Between 8 and 20 May, Napoli was involved in the seizure of several islands in the Dodecanese between Crete, Rhodes, and Samos. In June, Napoli and the rest of the 1st Division was stationed at Rhodes. Over the next two months, the ships cruised in the Aegean to prevent the Turks from attempting to launch their own amphibious operations to retake the islands Italy had seized in May. The 1st Division returned to Italy in late August for repairs and refitting, and were replaced by the battleships of the 2nd Squadron. The 1st Division left port on 14 October, but was recalled later that day, when the Ottomans had agreed to sign a peace treaty to end the war.

===World War I===
Italy declared neutrality after the outbreak of World War I in August 1914, but by July 1915, the Triple Entente had convinced the Italians to enter the war against the Central Powers. Italy's traditional naval rival, the Austro-Hungarian Navy, was the primary opponent in the conflict, and lay directly across the narrow Adriatic Sea. Admiral Paolo Thaon di Revel, the Italian Naval Chief of Staff, understood that Austro-Hungarian submarines presented too serious a threat to his capital ships for him to mount an active fleet policy. Instead, Revel decided to implement blockade at the relatively safer southern end of the Adriatic with the battle fleet, while smaller vessels, such as the MAS boats conducted raids on Austro-Hungarian ships and installations. Meanwhile, Revel's battleships would be preserved to confront the Austro-Hungarian battle fleet in the event that it sought a decisive engagement. As a result, the ship was not particularly active during the war.

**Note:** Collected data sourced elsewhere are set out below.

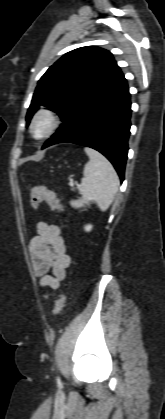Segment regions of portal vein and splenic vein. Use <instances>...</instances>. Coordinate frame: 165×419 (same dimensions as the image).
Masks as SVG:
<instances>
[{
	"label": "portal vein and splenic vein",
	"mask_w": 165,
	"mask_h": 419,
	"mask_svg": "<svg viewBox=\"0 0 165 419\" xmlns=\"http://www.w3.org/2000/svg\"><path fill=\"white\" fill-rule=\"evenodd\" d=\"M70 185H73V182H70Z\"/></svg>",
	"instance_id": "1"
}]
</instances>
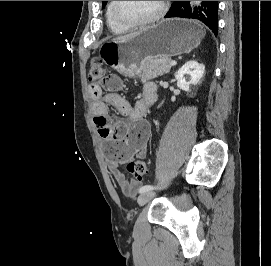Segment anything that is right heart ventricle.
Segmentation results:
<instances>
[{
    "label": "right heart ventricle",
    "instance_id": "1",
    "mask_svg": "<svg viewBox=\"0 0 271 266\" xmlns=\"http://www.w3.org/2000/svg\"><path fill=\"white\" fill-rule=\"evenodd\" d=\"M112 4L113 1H109L106 7V21L109 29L115 34H123L129 30V28L120 25L115 21L112 15Z\"/></svg>",
    "mask_w": 271,
    "mask_h": 266
}]
</instances>
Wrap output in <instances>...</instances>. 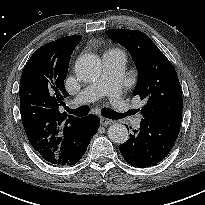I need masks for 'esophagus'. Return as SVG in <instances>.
<instances>
[{"instance_id":"esophagus-1","label":"esophagus","mask_w":205,"mask_h":205,"mask_svg":"<svg viewBox=\"0 0 205 205\" xmlns=\"http://www.w3.org/2000/svg\"><path fill=\"white\" fill-rule=\"evenodd\" d=\"M113 121L108 119V118H105V117H100V123L101 125L103 126H106V125H109L111 124Z\"/></svg>"}]
</instances>
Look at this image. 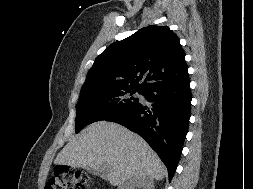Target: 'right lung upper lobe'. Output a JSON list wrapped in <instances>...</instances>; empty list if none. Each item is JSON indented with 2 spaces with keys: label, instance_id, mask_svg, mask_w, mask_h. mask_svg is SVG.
<instances>
[{
  "label": "right lung upper lobe",
  "instance_id": "obj_1",
  "mask_svg": "<svg viewBox=\"0 0 253 189\" xmlns=\"http://www.w3.org/2000/svg\"><path fill=\"white\" fill-rule=\"evenodd\" d=\"M179 38L167 26L144 27L112 43L88 71L81 93L106 86H126L141 91L176 82L188 76ZM144 80L143 83H139Z\"/></svg>",
  "mask_w": 253,
  "mask_h": 189
}]
</instances>
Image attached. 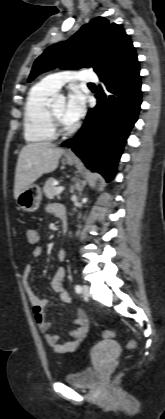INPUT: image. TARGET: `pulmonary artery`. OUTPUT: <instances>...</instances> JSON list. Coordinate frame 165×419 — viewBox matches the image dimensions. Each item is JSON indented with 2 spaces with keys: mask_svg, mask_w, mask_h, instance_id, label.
I'll return each mask as SVG.
<instances>
[{
  "mask_svg": "<svg viewBox=\"0 0 165 419\" xmlns=\"http://www.w3.org/2000/svg\"><path fill=\"white\" fill-rule=\"evenodd\" d=\"M81 81L93 83L98 81V76L93 69L83 68L79 71H61L47 75L41 81L46 87L53 91L59 90L68 81Z\"/></svg>",
  "mask_w": 165,
  "mask_h": 419,
  "instance_id": "pulmonary-artery-1",
  "label": "pulmonary artery"
}]
</instances>
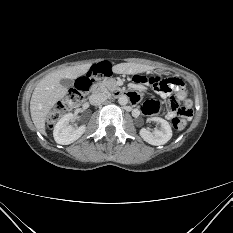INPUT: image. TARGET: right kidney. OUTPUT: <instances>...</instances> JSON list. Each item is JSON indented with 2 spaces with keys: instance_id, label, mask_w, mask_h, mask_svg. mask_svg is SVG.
Wrapping results in <instances>:
<instances>
[{
  "instance_id": "obj_1",
  "label": "right kidney",
  "mask_w": 233,
  "mask_h": 233,
  "mask_svg": "<svg viewBox=\"0 0 233 233\" xmlns=\"http://www.w3.org/2000/svg\"><path fill=\"white\" fill-rule=\"evenodd\" d=\"M74 118V114H65L55 125L53 130V137L56 143L61 145H68L79 139L86 130L85 125L78 128H73L69 122Z\"/></svg>"
}]
</instances>
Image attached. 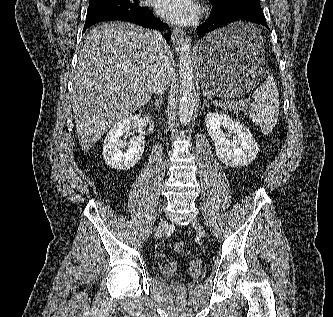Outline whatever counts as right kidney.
Returning <instances> with one entry per match:
<instances>
[{
	"label": "right kidney",
	"mask_w": 333,
	"mask_h": 317,
	"mask_svg": "<svg viewBox=\"0 0 333 317\" xmlns=\"http://www.w3.org/2000/svg\"><path fill=\"white\" fill-rule=\"evenodd\" d=\"M147 126V117L133 115L118 121L107 133L102 154L105 163L117 170L133 168L144 152L145 137L139 135L129 140L128 150L124 151L126 142L122 139L123 134L128 133L133 127L140 130Z\"/></svg>",
	"instance_id": "1"
}]
</instances>
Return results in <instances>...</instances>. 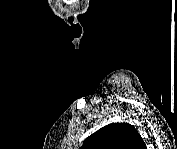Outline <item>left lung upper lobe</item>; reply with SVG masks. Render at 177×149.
Instances as JSON below:
<instances>
[{
    "label": "left lung upper lobe",
    "mask_w": 177,
    "mask_h": 149,
    "mask_svg": "<svg viewBox=\"0 0 177 149\" xmlns=\"http://www.w3.org/2000/svg\"><path fill=\"white\" fill-rule=\"evenodd\" d=\"M146 145L133 125L108 124L84 140L81 149H144Z\"/></svg>",
    "instance_id": "1"
}]
</instances>
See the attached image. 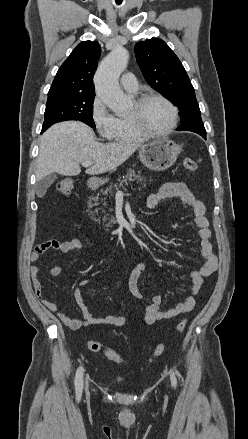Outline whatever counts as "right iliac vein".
I'll return each mask as SVG.
<instances>
[{"label": "right iliac vein", "instance_id": "obj_1", "mask_svg": "<svg viewBox=\"0 0 248 439\" xmlns=\"http://www.w3.org/2000/svg\"><path fill=\"white\" fill-rule=\"evenodd\" d=\"M87 385H88V382L86 381V389H87Z\"/></svg>", "mask_w": 248, "mask_h": 439}]
</instances>
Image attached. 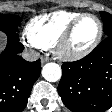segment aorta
I'll return each mask as SVG.
<instances>
[{
	"label": "aorta",
	"mask_w": 112,
	"mask_h": 112,
	"mask_svg": "<svg viewBox=\"0 0 112 112\" xmlns=\"http://www.w3.org/2000/svg\"><path fill=\"white\" fill-rule=\"evenodd\" d=\"M42 76L49 82H56L62 76L61 67L54 62L46 63L42 69Z\"/></svg>",
	"instance_id": "aorta-1"
}]
</instances>
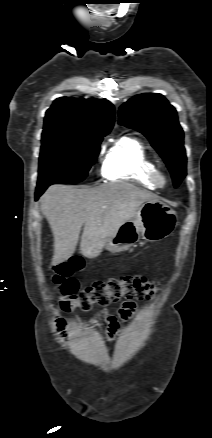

During the war, Napoli and her three sisters were assigned to the 2nd Division. They spent much of the war rotating between the bases at Taranto, Brindisi, and Valona, but did not see combat. On 14–15 May 1917, three light cruisers of the Austro-Hungarian Navy raided the Otranto Barrage; in the ensuring Battle of the Strait of Otranto, Napoli and her sisters raised steam to assist the Allied warships, but the Italian commander refused to permit them to join the battle for fear of risking their loss in the submarine-infested Adriatic.

In early 1922, the world's major navies, including Italy, signed the Washington Naval Treaty. According to the terms of the treaty, Italy could keep Napoli and her three sisters, along with the newer dreadnought battleships. Due to the small size and age of the ships, particularly in comparison to the modern dreadnoughts, the Italians could have kept the ships in service indefinitely. They could not, however, be replaced by new battleships under the normal practice of the Treaty system, which provided for replacements after a ship was 20 years old. Napoli was retained for a few years, but was stricken from the naval register on 3 August 1926 and sold for scrap.